March 17, 2017: In the north, off the Hodeida province coast, a Yemeni smuggler boat carrying Somalis was attacked at night by a helicopter and a warship as it moved near the coast with its lights out. The attackers were apparently from the Arab Coalition blockade off Yemen, established in 2015 to prevent Iran from smuggling weapons and other military supplies to the Shia rebels in Yemen. Soon after the smuggler boat came under fire passengers waved flashlights to indicate that the boat was full of illegal migrants not Iranian weapons. The helicopter gunship and warship went away and the shot up smuggler boat returned to Yemen with survivors. At least 42 people on the crowded boat were killed. The smugglers said they were trying to reach Sudan.

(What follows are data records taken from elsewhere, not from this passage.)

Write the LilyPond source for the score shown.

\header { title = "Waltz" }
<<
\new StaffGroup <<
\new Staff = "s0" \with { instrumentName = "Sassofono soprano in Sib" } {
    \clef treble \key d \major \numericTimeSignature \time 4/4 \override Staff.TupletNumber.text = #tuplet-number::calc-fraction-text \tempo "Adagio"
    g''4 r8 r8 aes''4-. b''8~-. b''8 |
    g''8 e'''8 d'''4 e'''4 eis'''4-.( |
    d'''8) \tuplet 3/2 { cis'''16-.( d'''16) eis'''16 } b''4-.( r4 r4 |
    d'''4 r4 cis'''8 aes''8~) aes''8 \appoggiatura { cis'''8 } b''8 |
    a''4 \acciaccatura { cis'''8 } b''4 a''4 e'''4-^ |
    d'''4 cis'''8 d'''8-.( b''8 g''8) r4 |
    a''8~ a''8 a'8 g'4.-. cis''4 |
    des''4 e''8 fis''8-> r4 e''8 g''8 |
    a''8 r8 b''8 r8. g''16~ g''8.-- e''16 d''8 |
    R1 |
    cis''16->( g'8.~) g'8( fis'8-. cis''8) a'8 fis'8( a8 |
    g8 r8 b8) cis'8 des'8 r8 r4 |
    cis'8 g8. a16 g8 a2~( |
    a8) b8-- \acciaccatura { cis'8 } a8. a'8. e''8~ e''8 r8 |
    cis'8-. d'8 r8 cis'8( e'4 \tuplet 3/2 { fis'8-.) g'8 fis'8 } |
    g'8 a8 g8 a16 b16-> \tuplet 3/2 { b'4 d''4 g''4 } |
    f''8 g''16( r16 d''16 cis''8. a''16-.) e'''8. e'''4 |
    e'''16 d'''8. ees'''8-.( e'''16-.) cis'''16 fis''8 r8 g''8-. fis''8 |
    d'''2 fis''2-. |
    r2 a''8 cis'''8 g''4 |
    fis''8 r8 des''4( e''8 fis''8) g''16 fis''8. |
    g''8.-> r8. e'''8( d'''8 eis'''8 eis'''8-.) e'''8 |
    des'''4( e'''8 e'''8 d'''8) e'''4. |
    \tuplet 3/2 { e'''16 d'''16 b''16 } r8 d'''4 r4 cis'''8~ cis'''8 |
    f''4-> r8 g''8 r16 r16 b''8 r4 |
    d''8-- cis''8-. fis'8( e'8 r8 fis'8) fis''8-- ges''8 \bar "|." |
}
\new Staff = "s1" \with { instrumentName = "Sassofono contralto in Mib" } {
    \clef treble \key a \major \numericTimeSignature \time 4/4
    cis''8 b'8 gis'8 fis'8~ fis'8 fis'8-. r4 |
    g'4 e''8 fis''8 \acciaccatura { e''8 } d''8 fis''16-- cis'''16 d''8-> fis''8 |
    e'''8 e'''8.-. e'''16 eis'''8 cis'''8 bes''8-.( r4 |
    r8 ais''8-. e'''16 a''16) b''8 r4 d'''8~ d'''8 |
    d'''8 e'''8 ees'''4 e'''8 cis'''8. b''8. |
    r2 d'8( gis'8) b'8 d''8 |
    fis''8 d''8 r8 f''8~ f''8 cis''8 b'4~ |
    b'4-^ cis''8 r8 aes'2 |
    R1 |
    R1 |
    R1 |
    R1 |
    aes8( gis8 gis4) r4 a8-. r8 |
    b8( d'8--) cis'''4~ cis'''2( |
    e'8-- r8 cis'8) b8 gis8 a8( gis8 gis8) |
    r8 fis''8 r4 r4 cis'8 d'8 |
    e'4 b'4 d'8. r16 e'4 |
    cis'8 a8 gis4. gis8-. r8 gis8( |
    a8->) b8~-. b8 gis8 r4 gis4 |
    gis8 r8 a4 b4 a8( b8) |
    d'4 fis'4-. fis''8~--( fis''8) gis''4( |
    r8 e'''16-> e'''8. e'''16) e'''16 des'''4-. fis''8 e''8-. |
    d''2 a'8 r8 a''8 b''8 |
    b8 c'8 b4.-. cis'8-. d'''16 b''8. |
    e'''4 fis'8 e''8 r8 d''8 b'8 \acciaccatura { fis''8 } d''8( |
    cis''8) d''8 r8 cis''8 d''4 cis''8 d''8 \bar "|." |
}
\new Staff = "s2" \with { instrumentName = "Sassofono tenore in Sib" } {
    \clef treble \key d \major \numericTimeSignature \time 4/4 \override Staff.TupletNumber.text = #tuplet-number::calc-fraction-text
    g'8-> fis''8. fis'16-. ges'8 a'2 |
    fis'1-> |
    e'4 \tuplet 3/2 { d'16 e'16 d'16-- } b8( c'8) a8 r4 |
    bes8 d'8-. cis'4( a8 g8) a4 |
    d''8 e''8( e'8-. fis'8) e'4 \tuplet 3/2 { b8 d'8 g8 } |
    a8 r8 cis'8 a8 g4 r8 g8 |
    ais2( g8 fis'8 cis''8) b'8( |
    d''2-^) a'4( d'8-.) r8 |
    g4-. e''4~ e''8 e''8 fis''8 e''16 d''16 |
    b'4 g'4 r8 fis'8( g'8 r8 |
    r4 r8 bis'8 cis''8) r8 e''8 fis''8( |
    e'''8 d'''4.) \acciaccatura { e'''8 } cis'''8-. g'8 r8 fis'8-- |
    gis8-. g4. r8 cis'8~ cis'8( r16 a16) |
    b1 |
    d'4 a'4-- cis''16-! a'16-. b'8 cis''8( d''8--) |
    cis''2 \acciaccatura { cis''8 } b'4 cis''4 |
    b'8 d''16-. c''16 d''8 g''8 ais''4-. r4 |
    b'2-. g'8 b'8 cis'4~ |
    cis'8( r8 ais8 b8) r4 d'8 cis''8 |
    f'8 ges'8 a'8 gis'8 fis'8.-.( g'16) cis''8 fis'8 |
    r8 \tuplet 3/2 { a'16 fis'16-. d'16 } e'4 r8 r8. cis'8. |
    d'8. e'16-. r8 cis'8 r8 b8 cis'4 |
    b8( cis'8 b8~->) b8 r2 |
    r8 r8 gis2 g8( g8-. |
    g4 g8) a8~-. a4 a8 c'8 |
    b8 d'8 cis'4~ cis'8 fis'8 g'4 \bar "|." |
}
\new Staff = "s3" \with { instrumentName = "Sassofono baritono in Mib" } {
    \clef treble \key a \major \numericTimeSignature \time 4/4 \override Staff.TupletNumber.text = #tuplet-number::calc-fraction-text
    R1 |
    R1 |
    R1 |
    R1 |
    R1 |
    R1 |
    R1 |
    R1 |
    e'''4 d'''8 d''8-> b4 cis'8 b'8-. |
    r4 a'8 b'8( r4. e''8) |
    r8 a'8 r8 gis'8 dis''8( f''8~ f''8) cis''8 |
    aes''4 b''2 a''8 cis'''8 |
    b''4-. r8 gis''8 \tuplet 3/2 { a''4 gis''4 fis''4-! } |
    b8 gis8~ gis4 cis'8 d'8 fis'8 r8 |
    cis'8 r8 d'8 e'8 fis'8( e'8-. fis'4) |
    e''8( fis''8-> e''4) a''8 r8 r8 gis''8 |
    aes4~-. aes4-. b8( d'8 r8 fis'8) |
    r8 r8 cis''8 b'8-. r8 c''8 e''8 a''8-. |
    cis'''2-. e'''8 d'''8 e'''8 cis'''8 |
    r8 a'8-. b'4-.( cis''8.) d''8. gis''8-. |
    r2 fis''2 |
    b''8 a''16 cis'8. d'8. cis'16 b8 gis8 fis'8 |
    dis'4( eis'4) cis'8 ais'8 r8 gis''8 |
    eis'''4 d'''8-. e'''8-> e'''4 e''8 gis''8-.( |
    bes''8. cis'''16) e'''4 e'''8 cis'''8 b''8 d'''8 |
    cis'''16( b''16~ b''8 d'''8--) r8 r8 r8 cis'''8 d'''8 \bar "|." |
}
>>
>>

Until the Yemen civil war broke out in 2015 people smuggling from Somalia (Somaliland) and Djibouti was a major criminal enterprise with over 10,000 foreigners arriving each month and then being moved north. The smuggling gangs had arrangements, especially with tribal leaders, throughout Yemen to allow the movement of the smuggled foreigners, for a fee. After 2015 the traffic began to go both ways with thousands of Yemeni refugees reaching Somaliland (often on smuggler boats that had carried African refugees to Yemen) each month. Meanwhile the movement of Somalis (and other Africans) to Yemen continued with 100,000 arriving in 2015 and 115,000 in 2016. The civil war keeps most of these illegal migrants in UN supported refugee camps. Those with money can hire smugglers to take them across the Gulf of Aden to Sudan and from there to the Mediterranean coast and another boat to Europe.